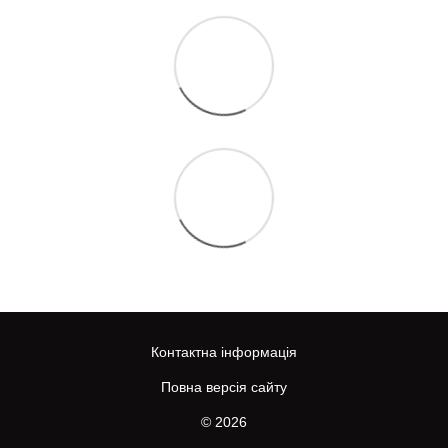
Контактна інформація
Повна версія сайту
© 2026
_ _ _ _
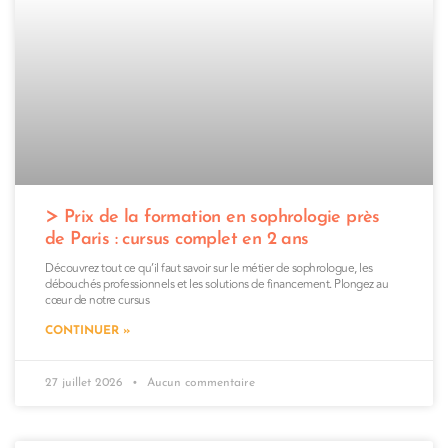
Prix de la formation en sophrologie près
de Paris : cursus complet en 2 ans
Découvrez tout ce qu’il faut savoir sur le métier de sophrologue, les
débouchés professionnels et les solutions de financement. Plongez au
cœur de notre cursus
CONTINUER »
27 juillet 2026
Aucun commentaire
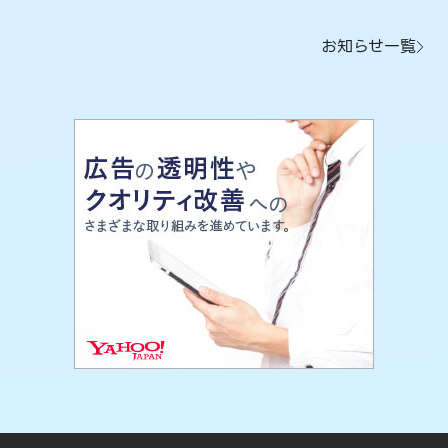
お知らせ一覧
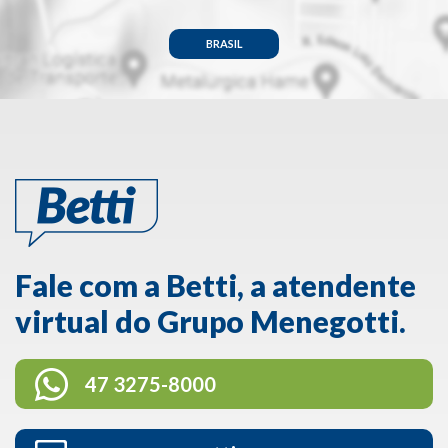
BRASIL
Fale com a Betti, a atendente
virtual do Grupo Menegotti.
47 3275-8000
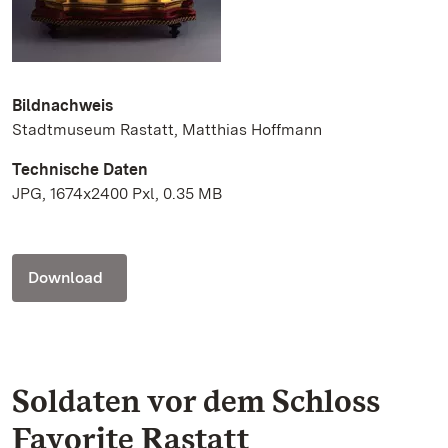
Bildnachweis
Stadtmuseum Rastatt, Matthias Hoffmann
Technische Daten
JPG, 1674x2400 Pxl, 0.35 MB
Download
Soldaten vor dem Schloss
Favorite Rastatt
_ _ _ _
Your objective. The answer is the lines above between the line holding "Stadtmuseum Rastatt, Matthias Hoffmann" and the line holding "Favorite Rastatt", inclusive, each written out exactly, and no others.

Result of this task.
Stadtmuseum Rastatt, Matthias Hoffmann
Technische Daten
JPG, 1674x2400 Pxl, 0.35 MB
Download
Soldaten vor dem Schloss
Favorite Rastatt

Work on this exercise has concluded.